New Missoula collaborative to discuss Clark Fork, Bitterroot, Blackfoot river needs

The Clark Fork River winds though the old Milltown Dam site east of Missoula. (Martin Kidston/Missoula Current)

A new Missoula community group that is working together on issues and opportunities related to local rivers will host a public open house next week in downtown Missoula. It’s focus? Everything to do with rivers.

Three Rivers Collaborative includes local businesses and nonprofits, along with city, county and state agencies, who all came together over the past year to create a common place to discuss the Clark Fork and lower portions of the Blackfoot and Bitterroot Rivers in the Missoula Valley.

“The Missoula community has strong connections to our rivers and what they offer,” said Morgan Valliant, Three Rivers Collaborative member and Conservation Lands Manager for the city of Missoula. “We wanted to create a central place for people to work together on river-related issues and ideas.”

The Collaborative formed to create that common space and now wants to engage more people and groups in discussing river conservation, public access, and recreation in the Missoula area.

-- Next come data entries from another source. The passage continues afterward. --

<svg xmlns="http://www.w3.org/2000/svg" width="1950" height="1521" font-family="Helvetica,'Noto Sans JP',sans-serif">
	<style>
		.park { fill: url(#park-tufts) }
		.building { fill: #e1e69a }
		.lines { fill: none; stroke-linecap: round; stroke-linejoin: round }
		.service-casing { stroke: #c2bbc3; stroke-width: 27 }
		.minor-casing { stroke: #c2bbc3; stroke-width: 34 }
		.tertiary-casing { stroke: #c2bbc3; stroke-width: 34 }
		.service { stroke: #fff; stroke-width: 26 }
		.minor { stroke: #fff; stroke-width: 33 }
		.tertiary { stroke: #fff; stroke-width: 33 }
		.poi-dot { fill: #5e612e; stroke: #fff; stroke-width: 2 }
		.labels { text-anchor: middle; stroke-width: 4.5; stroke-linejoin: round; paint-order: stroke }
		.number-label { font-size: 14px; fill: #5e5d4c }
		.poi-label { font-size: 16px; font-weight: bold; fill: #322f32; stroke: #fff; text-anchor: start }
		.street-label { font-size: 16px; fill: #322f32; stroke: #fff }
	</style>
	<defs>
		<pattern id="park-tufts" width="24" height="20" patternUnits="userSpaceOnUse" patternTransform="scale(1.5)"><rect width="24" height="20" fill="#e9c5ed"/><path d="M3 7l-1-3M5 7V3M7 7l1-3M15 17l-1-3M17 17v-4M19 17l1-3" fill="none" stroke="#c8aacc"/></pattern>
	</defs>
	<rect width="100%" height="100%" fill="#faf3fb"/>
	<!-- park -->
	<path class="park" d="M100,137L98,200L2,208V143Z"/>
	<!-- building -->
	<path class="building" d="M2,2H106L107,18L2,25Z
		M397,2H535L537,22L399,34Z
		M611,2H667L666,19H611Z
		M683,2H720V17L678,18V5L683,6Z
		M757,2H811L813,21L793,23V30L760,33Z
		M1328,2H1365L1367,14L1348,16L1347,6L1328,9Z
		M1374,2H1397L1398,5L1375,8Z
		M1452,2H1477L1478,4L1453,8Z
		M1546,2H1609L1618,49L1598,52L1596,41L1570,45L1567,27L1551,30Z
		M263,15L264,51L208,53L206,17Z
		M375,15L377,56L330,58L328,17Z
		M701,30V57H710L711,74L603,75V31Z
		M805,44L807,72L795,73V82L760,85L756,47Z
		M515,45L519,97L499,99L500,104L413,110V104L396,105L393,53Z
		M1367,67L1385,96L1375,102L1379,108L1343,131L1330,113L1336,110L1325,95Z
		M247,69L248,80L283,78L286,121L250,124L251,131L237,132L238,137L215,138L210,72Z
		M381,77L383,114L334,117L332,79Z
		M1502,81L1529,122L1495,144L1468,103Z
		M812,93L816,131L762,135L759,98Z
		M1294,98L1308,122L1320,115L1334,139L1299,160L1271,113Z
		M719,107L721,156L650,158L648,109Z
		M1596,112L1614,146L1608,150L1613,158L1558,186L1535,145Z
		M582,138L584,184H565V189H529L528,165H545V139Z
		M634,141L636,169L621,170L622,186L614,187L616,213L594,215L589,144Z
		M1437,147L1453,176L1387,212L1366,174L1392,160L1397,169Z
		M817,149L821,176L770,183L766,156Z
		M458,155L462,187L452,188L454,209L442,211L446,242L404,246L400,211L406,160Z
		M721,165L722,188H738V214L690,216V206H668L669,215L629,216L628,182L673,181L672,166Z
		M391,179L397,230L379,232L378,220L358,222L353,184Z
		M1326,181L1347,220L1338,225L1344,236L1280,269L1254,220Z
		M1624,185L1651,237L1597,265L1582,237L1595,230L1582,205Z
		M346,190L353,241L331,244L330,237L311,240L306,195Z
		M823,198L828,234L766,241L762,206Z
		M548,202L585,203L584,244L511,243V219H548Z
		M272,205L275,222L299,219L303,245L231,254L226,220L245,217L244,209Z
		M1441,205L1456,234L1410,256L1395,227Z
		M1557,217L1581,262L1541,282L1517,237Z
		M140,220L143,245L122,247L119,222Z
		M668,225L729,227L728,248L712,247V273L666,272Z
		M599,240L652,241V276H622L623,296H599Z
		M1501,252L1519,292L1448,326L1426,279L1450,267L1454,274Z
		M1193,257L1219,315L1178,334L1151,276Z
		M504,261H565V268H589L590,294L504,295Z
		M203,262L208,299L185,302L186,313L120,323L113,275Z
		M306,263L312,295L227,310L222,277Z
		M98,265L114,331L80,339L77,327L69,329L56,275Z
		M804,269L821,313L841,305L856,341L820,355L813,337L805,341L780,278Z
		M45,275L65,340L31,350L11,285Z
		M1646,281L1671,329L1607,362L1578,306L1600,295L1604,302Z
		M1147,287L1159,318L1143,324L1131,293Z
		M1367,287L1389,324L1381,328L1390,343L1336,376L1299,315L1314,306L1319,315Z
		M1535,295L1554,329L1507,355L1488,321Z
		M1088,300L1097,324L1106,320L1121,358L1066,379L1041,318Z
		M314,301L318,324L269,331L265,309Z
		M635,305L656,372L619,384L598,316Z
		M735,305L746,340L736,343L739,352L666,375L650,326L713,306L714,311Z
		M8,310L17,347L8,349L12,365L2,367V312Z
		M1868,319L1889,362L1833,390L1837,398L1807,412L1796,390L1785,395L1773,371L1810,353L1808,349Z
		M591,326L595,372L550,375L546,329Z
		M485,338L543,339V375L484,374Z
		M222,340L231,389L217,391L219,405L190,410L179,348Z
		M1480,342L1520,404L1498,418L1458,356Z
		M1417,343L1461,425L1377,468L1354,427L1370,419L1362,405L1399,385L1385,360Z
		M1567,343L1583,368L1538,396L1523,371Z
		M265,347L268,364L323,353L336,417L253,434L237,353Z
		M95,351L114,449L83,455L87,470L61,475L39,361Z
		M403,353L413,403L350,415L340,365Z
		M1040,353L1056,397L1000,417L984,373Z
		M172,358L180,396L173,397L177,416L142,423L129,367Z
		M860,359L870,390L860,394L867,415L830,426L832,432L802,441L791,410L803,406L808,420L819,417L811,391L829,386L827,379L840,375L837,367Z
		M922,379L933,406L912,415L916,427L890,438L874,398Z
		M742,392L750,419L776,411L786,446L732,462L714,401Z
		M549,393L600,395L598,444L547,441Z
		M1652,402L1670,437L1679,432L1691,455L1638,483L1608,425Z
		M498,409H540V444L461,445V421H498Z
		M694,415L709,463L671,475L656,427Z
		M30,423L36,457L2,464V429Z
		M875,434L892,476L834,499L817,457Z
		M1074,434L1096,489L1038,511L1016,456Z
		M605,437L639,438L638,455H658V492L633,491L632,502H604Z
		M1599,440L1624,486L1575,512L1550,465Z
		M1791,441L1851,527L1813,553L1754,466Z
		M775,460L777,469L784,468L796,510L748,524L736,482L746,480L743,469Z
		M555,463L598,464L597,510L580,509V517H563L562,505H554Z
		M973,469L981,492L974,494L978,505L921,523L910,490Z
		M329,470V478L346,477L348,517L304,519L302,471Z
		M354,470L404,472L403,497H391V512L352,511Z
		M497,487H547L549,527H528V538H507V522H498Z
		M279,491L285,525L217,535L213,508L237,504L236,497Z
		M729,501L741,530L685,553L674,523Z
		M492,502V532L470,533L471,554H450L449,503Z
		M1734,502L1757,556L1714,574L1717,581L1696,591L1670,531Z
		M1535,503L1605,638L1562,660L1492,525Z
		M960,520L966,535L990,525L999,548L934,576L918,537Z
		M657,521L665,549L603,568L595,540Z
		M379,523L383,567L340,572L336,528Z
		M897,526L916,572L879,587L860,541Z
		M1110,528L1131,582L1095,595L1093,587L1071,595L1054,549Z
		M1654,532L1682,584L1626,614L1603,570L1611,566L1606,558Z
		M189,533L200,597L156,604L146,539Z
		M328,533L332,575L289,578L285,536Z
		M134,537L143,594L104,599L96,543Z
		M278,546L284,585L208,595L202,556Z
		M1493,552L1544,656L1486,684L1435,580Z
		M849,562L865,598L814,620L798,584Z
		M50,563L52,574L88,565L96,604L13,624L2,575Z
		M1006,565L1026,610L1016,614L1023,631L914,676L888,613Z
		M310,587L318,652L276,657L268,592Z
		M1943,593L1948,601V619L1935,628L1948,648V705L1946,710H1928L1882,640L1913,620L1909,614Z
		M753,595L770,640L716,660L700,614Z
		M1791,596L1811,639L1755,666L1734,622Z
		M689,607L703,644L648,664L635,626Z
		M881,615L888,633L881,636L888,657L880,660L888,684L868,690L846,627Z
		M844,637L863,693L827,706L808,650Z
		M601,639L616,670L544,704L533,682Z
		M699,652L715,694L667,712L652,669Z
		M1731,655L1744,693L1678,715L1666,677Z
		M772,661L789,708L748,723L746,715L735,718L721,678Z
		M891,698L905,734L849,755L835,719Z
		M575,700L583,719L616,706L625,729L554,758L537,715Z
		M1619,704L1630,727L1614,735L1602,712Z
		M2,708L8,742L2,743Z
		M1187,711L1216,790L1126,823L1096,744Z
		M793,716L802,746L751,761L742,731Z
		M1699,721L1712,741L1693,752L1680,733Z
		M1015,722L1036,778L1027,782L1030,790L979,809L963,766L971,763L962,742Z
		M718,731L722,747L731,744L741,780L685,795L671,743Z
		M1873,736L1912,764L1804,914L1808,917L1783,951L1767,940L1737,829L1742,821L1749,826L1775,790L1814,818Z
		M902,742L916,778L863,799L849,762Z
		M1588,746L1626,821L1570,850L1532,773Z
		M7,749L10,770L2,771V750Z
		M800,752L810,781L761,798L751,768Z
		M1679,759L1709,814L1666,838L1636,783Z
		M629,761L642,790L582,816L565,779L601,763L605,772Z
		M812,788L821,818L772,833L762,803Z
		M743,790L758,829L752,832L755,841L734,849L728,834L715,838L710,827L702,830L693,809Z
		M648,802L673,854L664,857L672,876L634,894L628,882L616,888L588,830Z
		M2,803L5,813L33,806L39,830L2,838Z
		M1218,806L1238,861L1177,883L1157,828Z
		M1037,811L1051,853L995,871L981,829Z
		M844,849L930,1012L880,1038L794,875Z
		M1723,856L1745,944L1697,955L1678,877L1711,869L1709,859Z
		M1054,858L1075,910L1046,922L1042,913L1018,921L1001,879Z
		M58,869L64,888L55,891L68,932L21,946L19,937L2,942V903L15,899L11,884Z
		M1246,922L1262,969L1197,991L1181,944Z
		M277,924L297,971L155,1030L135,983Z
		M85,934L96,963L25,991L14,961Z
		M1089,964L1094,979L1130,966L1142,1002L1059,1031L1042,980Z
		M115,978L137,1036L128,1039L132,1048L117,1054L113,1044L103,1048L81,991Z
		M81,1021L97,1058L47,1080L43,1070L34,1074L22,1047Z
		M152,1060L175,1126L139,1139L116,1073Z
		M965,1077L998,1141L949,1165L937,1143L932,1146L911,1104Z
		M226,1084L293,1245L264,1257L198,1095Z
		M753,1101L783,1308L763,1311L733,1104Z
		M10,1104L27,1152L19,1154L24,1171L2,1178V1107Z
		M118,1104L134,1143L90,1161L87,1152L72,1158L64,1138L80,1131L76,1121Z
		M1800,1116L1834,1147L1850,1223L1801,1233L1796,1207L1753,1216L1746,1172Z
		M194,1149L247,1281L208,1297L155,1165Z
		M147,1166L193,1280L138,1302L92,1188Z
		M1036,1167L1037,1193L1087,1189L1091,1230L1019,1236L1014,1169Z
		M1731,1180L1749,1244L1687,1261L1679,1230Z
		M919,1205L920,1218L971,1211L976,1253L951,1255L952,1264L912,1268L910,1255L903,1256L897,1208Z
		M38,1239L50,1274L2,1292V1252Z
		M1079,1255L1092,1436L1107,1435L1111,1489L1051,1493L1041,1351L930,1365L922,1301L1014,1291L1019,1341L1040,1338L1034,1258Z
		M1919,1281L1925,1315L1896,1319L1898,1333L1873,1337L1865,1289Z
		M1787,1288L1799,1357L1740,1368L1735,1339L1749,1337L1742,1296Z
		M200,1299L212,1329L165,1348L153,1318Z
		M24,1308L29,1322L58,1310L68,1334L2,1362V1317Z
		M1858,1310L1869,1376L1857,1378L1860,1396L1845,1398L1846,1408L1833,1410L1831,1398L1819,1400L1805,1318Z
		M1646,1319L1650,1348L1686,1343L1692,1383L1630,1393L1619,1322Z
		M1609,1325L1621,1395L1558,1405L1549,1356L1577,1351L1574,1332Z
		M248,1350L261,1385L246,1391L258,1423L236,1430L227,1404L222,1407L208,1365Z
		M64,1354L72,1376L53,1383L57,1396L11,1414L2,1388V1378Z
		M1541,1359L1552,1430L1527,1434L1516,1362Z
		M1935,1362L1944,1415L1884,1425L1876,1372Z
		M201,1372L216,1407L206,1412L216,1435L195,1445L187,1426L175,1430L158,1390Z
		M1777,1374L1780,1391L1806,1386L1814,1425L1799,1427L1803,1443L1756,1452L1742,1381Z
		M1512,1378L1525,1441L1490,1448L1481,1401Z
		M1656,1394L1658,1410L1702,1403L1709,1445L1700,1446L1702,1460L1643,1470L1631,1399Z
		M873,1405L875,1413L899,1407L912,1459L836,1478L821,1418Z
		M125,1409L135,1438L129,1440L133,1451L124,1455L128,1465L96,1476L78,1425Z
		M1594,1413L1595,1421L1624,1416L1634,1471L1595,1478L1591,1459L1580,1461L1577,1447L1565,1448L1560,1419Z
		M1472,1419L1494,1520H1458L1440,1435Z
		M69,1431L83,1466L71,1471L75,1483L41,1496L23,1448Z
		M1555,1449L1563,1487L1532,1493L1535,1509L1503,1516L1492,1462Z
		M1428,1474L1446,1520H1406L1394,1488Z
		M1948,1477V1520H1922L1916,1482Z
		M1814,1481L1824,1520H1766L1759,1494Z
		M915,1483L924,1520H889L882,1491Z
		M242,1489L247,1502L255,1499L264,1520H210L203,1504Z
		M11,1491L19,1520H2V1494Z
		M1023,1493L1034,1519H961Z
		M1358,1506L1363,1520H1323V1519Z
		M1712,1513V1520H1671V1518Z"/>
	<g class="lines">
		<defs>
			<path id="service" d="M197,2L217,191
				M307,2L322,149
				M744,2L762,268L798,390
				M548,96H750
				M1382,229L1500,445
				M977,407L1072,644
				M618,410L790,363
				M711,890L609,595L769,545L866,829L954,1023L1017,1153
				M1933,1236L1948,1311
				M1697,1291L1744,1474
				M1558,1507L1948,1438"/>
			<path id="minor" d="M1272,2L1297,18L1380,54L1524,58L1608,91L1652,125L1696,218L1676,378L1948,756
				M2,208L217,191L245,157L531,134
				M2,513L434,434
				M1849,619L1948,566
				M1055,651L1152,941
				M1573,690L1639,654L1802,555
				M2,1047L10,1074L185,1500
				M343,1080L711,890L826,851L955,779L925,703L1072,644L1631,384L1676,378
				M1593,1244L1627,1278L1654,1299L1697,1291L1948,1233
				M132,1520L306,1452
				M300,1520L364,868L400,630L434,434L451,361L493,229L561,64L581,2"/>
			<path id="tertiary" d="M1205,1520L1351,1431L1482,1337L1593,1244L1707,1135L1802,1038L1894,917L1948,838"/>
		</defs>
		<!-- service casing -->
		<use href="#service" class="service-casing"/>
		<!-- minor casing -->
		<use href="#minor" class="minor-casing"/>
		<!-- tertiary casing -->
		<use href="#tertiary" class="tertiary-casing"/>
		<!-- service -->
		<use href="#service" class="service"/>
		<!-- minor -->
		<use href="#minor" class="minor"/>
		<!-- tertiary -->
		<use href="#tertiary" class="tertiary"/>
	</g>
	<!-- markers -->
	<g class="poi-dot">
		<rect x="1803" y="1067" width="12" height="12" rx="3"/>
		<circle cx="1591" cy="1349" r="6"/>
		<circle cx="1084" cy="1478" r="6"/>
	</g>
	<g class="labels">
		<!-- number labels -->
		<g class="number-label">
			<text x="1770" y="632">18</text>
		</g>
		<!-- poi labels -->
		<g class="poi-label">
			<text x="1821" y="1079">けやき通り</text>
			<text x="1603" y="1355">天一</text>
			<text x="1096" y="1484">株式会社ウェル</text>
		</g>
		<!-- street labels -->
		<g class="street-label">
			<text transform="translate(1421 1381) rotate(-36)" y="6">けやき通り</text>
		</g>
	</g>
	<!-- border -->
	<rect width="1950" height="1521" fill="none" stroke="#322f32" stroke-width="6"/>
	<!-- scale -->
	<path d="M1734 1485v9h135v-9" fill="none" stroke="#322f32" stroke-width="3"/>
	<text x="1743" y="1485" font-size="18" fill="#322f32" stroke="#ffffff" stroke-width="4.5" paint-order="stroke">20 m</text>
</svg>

“There are a lot of people and organizations that have a role and interest in this discussion, and if we can bring all that together, we can create more benefits for the river and the community,” said Randy Arnold, collaborative member and Montana Fish, Wildlife & Parks Region 2 Supervisor.

Pelah Hoyt, fellow collaborative member and the lands director for Five Valleys Land Trust, said community interest is high.

Participants from early discussions have included Five Valleys, Clark Fork Coalition, local business owners, river guides, Trout Unlimited, Mountain Line Transportation, Missoula County and the city, along with the University of Montana, American Rivers and the Audubon Society.

“The open house is a chance to celebrate the tremendous river resources that we have, share why this group came together and what our initial goals are, and invite community members to get involved on river issues that matter to them,” Hoyt said.

The open house is set for Feb. 21 from 5:30-7:30 at Conflux Brewing with a short presentation from group members and Mayor John Engen, Missoula County Commissioner Josh Slotnick and Rachel VandeVoort, the director of the Montana Governor’s Office on Outdoor Recreation.

The event will be followed with light appetizers and a chance to visit with hosts and attendees. Participants will have an opportunity to learn about river use trends in the Missoula area, current river projects and how to participate in future meetings and discussions.